The claim that the environment merely “pulls the trigger” assumes that there is already an inherent “information” that’s in the genes, which is why that’s a genetic determinist claim. It also minimizes the environment to an activator rather than a co-creator of biological outcomes. So using Oyama’s concept of information as something constructed through developmental interactions emphasizes that the environment doesn’t merely activate what’s already there, it also participates in the very construction of biological information and the ontogeny of traits. It also presumes that genes store all relevant information, but we know that it’s dynamically-shaped, using—but not limited to—genes as passive causes. Basically, biological information is an emergent property of biological systems, not a preexisting genetic code.

Furthermore, since we know that the phenotype plays an active role in morphogenesis and evolution, we know that the outcome (the phenotype) isn’t just a result of genetic loading followed by environmental activation. The phenotype actively contributes to shaping genetic expression and evolutionary trajectories. So if genes are activated by the cell and the broader physiological system, then the idea of genes loading anything independently falls apart. Genes are read or used by the physiological system to carry out certain processes in a context-dependent nanner, not setting the stage, but responding to it.

Conclusion

The role of genes in biological systems and causation as discussed by Noble, Richardson, Oyama, Moore, West-Eberhard, Baverstock, Shapiro and others directly refutes the hereditarian/genetic determinist view of what genes do in biological systems. Genes aren’t the primary architects of biological outcomes; instead genes are seen as passive components within a dynamic, interactive system.

By definition, hereditarianism assumes that genes are necessary and sufficient for causes for phenotypes (genes are the primary drivers of trait ontogeny and development). By definition, DST holds that development is an emergent property of a system where genes are just one component among many influencing factors. If development were primarily determined by genetics, then it would contradict the foundational tenet of DST, that development results from interdependent influences. So since hereditarianism and DST are mutually exclusive in their core assertions about the role of genetics in development, hereditarianism cannot be true since we know that a priori there is no privileged level of causation in biological systems.

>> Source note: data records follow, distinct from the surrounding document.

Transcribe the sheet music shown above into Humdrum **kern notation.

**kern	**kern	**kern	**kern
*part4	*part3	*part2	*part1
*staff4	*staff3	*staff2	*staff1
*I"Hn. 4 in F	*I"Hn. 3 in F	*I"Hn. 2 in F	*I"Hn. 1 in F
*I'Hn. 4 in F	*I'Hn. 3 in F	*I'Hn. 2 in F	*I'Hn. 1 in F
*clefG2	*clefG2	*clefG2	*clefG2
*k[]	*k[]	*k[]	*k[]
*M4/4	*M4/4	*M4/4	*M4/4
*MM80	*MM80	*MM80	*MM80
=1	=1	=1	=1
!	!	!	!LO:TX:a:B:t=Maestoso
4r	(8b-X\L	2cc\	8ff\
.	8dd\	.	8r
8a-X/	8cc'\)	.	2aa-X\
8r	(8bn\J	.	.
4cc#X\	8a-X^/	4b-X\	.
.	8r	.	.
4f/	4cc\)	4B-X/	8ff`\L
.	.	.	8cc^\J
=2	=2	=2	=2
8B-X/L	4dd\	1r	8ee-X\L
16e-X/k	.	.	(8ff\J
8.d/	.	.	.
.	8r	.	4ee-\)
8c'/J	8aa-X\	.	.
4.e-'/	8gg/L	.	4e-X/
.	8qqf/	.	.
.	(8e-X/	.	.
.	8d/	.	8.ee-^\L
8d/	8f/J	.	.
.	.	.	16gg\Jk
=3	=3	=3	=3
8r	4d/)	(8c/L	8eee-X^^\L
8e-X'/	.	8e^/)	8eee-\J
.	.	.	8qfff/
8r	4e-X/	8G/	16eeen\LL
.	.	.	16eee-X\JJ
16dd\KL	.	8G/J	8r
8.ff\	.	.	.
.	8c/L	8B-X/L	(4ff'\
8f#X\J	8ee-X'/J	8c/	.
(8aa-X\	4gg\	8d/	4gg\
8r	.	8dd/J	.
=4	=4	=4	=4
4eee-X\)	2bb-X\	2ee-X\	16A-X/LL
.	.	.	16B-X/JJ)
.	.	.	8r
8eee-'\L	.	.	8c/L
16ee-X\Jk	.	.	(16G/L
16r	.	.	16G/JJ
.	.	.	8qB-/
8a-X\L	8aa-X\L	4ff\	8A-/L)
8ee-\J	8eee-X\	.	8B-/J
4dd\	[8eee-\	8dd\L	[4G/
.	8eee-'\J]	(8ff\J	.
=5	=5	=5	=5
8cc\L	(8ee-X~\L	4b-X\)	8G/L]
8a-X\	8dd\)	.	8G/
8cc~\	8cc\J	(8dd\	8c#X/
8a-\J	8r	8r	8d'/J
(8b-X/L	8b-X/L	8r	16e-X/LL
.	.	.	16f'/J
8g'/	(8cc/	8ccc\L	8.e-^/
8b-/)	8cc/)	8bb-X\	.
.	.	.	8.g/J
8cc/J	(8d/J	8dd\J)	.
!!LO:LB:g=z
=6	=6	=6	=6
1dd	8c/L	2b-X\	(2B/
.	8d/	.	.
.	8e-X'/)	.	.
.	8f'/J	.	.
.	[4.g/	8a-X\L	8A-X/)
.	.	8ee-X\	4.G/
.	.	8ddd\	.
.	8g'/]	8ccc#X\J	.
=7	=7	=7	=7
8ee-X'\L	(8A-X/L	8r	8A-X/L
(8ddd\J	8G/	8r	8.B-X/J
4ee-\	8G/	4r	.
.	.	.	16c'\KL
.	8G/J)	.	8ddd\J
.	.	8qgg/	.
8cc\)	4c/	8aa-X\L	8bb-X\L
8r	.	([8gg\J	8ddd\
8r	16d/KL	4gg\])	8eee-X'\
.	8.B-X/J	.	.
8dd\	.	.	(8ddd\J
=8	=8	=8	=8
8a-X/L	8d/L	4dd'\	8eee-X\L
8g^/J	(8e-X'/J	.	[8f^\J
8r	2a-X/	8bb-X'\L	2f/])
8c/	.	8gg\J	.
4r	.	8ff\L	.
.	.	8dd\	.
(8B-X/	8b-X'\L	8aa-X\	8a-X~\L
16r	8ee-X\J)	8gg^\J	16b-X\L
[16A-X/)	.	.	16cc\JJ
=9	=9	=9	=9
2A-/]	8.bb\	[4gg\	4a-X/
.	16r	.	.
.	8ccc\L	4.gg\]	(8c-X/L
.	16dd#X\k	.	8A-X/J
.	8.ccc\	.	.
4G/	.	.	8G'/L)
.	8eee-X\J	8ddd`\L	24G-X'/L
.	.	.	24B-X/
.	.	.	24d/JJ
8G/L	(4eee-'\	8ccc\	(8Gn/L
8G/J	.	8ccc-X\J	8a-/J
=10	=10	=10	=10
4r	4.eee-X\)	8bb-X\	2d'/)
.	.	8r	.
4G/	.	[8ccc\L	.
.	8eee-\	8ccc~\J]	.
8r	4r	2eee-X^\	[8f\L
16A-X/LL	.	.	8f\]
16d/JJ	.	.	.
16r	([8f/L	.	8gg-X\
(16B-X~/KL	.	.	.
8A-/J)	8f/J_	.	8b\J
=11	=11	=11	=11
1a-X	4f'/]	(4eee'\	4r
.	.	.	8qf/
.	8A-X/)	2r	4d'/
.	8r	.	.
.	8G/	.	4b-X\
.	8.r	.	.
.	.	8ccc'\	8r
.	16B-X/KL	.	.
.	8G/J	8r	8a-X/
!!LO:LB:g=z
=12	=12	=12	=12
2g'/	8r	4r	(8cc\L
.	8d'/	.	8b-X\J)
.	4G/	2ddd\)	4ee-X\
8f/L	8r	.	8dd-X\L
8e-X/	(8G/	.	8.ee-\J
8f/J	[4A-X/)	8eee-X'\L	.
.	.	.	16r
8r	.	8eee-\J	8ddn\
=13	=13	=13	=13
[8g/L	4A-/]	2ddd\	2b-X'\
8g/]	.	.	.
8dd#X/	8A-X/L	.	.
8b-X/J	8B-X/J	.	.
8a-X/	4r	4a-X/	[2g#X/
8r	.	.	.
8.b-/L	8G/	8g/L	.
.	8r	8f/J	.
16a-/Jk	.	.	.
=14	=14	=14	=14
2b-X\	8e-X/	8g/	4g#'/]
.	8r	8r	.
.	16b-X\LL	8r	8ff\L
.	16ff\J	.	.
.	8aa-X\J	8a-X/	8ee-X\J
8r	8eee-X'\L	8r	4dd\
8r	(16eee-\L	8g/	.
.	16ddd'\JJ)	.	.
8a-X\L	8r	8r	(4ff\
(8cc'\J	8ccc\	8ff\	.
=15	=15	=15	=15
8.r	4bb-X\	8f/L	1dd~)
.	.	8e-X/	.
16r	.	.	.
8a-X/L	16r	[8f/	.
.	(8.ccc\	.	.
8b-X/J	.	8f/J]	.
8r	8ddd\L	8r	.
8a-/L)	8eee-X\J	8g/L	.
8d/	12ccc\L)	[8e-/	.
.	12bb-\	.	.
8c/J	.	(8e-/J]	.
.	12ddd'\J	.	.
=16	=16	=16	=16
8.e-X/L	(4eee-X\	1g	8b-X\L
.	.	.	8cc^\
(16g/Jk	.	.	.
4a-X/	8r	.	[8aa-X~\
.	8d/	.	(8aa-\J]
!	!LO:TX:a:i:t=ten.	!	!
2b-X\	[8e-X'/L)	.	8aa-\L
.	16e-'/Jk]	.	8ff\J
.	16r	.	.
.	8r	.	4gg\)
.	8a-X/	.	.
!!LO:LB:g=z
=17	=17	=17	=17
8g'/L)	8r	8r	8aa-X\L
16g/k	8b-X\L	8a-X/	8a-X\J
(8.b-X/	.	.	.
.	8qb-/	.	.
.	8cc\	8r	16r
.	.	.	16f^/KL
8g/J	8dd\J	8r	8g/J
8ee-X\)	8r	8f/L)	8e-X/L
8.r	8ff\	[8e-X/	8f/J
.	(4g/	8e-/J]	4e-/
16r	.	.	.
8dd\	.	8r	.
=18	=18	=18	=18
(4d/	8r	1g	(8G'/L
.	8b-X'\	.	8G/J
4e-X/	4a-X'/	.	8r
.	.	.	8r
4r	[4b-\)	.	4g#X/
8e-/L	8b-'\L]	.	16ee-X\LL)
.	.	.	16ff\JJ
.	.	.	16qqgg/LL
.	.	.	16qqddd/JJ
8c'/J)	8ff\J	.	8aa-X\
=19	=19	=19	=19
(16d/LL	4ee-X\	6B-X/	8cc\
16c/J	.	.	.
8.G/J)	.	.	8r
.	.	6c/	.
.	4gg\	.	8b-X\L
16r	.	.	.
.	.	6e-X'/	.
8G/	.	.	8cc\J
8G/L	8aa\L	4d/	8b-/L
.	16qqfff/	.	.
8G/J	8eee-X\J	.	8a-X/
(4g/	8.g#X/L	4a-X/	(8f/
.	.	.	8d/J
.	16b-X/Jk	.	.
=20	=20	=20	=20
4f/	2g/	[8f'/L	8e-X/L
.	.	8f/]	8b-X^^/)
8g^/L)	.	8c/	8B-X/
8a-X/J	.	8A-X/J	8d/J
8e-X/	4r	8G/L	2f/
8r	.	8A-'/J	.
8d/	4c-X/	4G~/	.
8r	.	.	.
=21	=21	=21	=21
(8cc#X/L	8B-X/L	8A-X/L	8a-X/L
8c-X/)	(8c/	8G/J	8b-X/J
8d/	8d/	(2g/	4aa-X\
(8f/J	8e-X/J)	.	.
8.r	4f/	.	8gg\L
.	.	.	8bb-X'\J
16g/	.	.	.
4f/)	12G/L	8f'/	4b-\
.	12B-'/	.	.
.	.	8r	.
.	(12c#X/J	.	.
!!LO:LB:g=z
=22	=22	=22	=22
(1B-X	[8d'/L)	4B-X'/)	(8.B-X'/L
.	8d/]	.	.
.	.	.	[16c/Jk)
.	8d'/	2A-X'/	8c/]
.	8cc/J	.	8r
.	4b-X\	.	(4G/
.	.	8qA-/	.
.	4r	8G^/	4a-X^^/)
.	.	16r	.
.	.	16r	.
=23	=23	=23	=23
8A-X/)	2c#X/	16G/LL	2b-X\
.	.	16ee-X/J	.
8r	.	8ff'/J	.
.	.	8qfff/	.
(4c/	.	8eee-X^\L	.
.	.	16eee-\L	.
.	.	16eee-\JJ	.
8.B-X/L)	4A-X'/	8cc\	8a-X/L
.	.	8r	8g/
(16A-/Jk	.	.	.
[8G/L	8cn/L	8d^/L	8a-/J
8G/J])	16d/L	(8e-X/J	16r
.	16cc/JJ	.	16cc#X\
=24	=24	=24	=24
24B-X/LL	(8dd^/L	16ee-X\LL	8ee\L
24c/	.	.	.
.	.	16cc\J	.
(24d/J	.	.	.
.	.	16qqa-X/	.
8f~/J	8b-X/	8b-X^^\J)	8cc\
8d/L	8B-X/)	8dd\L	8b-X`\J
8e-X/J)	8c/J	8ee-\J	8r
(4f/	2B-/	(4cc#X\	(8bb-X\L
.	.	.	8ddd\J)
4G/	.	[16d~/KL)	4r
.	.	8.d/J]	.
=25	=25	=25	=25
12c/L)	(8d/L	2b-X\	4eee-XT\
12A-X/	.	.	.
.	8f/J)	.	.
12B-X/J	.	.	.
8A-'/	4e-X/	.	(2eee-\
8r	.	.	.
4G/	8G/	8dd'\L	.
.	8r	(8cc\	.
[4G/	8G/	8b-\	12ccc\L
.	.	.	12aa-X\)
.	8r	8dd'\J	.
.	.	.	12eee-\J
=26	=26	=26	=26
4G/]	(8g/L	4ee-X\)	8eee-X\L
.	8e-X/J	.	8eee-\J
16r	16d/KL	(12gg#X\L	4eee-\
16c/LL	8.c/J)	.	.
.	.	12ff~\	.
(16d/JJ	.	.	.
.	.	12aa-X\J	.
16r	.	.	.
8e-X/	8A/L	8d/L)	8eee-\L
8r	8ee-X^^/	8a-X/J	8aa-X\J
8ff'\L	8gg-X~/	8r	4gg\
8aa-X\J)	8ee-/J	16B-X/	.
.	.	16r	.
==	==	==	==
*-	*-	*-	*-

So quite clearly hereditarianism fails on conceptual, logical, and empirical grounds. The work that’s been done over the past 50 years in biology—both conceptually and empirically—shows that the old way of viewing genes and their role in organismal development just doesn’t work anymore. Biological outcomes are not merely due to genetic blueprints but are dynamically-shaped outcomes, constructed through the irreducible interactions of multiple levels and resources, which then renders hereditarianism simplistic and outdated in the face of modern biological understanding. Noble’s biological relativity argument is a powerful argument that has direct implications for hereditarianism, and the strengthening of the argument from Baverstock and McKenna, Gawne, and Nijhout definitively show the emptiness in any kind of assumptions that genes are active cause of biological processes. Thus, we should ridicule hereditarian views of the gene and what it does in development. It’s simply an untenable view that one cannot logically defend in the face of the conceptual and empirical work on biological systems.

Therefore, to be a hereditarian in 2025 is to show that one does not understand current biological thinking.